We did not "fix" this by bolting on in-page free-block carving: that is a new capability (a feature), not a bug in the freelist path, and adding it under a validation task would exceed scope. It is recorded here honestly as the carver's current boundary and asserted explicitly in the test (each DC3 case asserts our carver recovers 0 here — if a future in-page carver lands, the assertion fires and forces a re-reconciliation against undark rather than passing silently). On the cases where undark and ours overlap, content agreement is required and holds (vacuously, since our set is empty); our carver produces no false positives on any DC3 DB.

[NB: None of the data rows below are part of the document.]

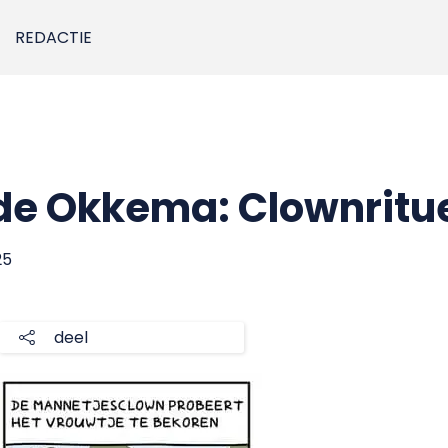
REDACTIE
de Okkema: Clownritu
25
deel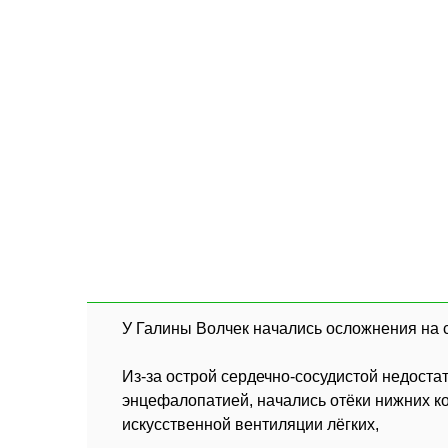
У Галины Волчек начались осложнения на 
Из-за острой сердечно-сосудистой недоста
энцефалопатией, начались отёки нижних к
искусственной вентиляции лёгких,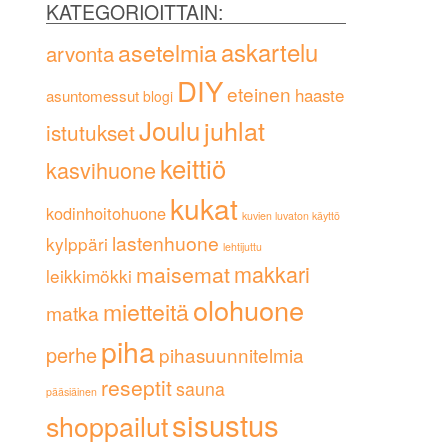
KATEGORIOITTAIN:
askartelu
asetelmia
arvonta
DIY
eteinen
haaste
asuntomessut
blogi
Joulu
juhlat
istutukset
keittiö
kasvihuone
kukat
kodinhoitohuone
kuvien luvaton käyttö
lastenhuone
kylppäri
lehtijuttu
maisemat
makkari
leikkimökki
olohuone
mietteitä
matka
piha
perhe
pihasuunnitelmia
reseptit
sauna
pääsiäinen
sisustus
shoppailut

What this validates, and what it does not¶
- Validates: the freelist-page carving path — the scenario our carver targets — is consistent with two independent tools' recovery (100% content agreement, no false positives; 99.4% recall vs undark, and full agreement vs fqlite outside the trunk-page rows fqlite structurally skips).
- Does not validate / out of scope: in-page free-block recovery and dropped-table recovery. Both undark and fqlite recover these; our carver does not — surfaced here as the documented divergence and the candidate next feature, not claimed as working.
- Epistemic stance: carved records remain confidence-graded observations ("consistent with a deleted row"); this validation likewise establishes consistency with two independent oracles, not proof of correctness.